What is being asked: Write the listing out again word for word, skipping each picture.

── Provided information ──

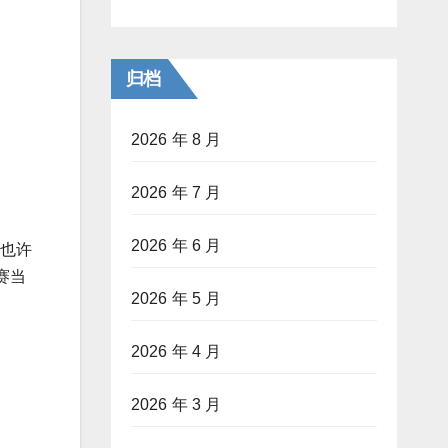
归档
2026 年 8 月
2026 年 7 月
2026 年 6 月
，也许
赛当
2026 年 5 月
2026 年 4 月
2026 年 3 月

───

Task output:
归档
2026 年 8 月
2026 年 7 月
2026 年 6 月
，也许
赛当
2026 年 5 月
2026 年 4 月
2026 年 3 月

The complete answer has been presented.